Bien des travailleurs ont tenu ce raisonnement et montré qu'ils ne se débrouillaient pas plus mal que les patrons, qu'ils étaient capables de produire, de réinvestir les bénéfices, de se verser des salaires corrects, et se passaient très bien de verser des dividendes à des actionnaires inconnus. C'est ce qu'ont fait les ouvriers de la Verrerie ouvrière d'Albi en 1896, alors conseillés par Jean Jaurès, et les ouvriers de LIP il y a quarante ans. C'est ce que font aujourd'hui les salariés de multiples petites entreprises que la crise actuelle ou leurs propriétaires avaient mis en faillite. De tentatives menées au début par des militants ouvriers socialistes, les coopératives sont devenues depuis longtemps des Scop, c'est-à-dire des entreprises dotées d'un statut juridique et légal. Pourtant, aujourd'hui comme hier, la coopérative ouvrière peut rester un moyen de défense, parmi d'autres, pour les travailleurs menacés d'être jetés à la rue.
Cependant, en restant dans le cadre de l'économie capitaliste, la constitution de coopératives ouvrières ne peut pas être une solution d'ensemble. Il y a bien sûr l'obstacle de la taille : les coopératives ouvrières qui perdurent sont en général petites, voire très petites, et dotées d'une production très spécifique. Écouler les montres LIP est une chose, commercialiser le carburant d'une raffinerie en serait une autre.
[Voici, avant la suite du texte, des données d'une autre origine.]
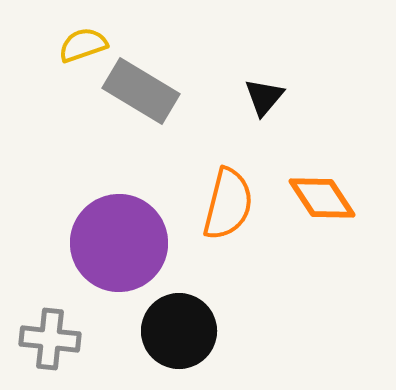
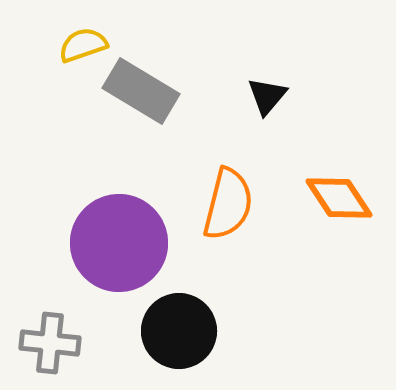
black triangle: moved 3 px right, 1 px up
orange diamond: moved 17 px right
gray cross: moved 4 px down
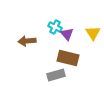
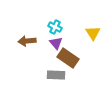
purple triangle: moved 11 px left, 9 px down
brown rectangle: rotated 20 degrees clockwise
gray rectangle: rotated 18 degrees clockwise
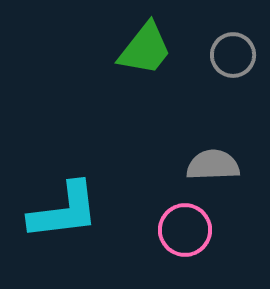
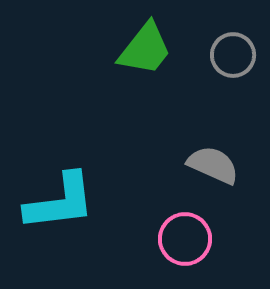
gray semicircle: rotated 26 degrees clockwise
cyan L-shape: moved 4 px left, 9 px up
pink circle: moved 9 px down
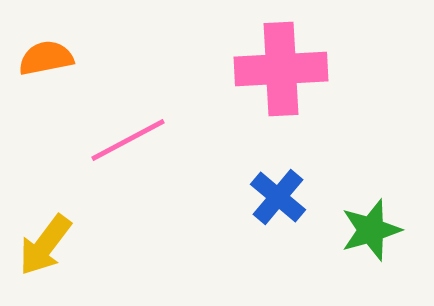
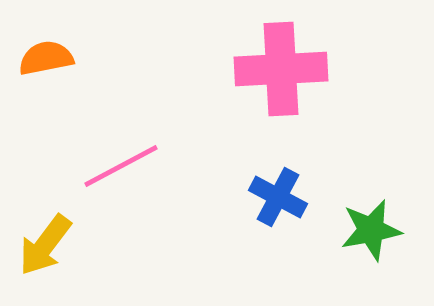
pink line: moved 7 px left, 26 px down
blue cross: rotated 12 degrees counterclockwise
green star: rotated 6 degrees clockwise
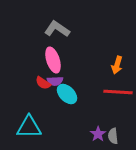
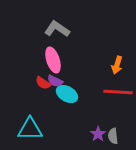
purple semicircle: rotated 28 degrees clockwise
cyan ellipse: rotated 15 degrees counterclockwise
cyan triangle: moved 1 px right, 2 px down
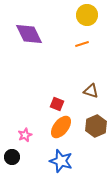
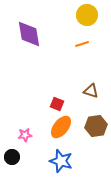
purple diamond: rotated 16 degrees clockwise
brown hexagon: rotated 15 degrees clockwise
pink star: rotated 16 degrees clockwise
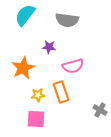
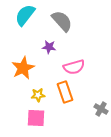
gray semicircle: moved 5 px left, 1 px down; rotated 140 degrees counterclockwise
pink semicircle: moved 1 px right, 1 px down
orange rectangle: moved 4 px right
gray cross: moved 1 px right, 1 px up
pink square: moved 1 px up
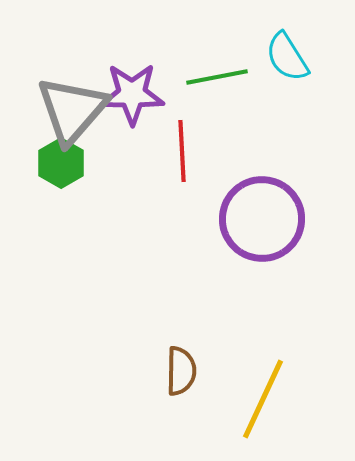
Mais l'obstacle est surtout le système capitaliste lui-même. En effet les Scop restent des entreprises soumises à la concurrence et aux lois du marché : la meilleure Scop du monde ne peut rien en cas de krach financier, d'effondrement général ou même tout simplement de rétrécissement de la demande existant pour sa production.
On ne peut que comprendre les travailleurs de SeaFrance ou d'autres entreprises qui, face à la démission de leur patron et à l'absurdité du système, se disent qu'après tout mieux vaut se donner les moyens de gérer eux-mêmes l'entreprise. Surtout, à l'échelle de leur entreprise, ils peuvent se trouver sans autre solution, car c'est cela ou la perte de leur emploi.
La seule véritable solution coopérative est que l'ensemble de l'économie soit géré et contrôlé par l'ensemble des travailleurs, dans leur intérêt et dans celui de toute la collectivité. C'est hors de portée des travailleurs d'une seule entreprise. Mais c'est ce programme, celui de l'expropriation des capitalistes, de la planification de l'économie et de sa gestion par les travailleurs eux-mêmes, qu'il faut mettre à l'ordre du jour.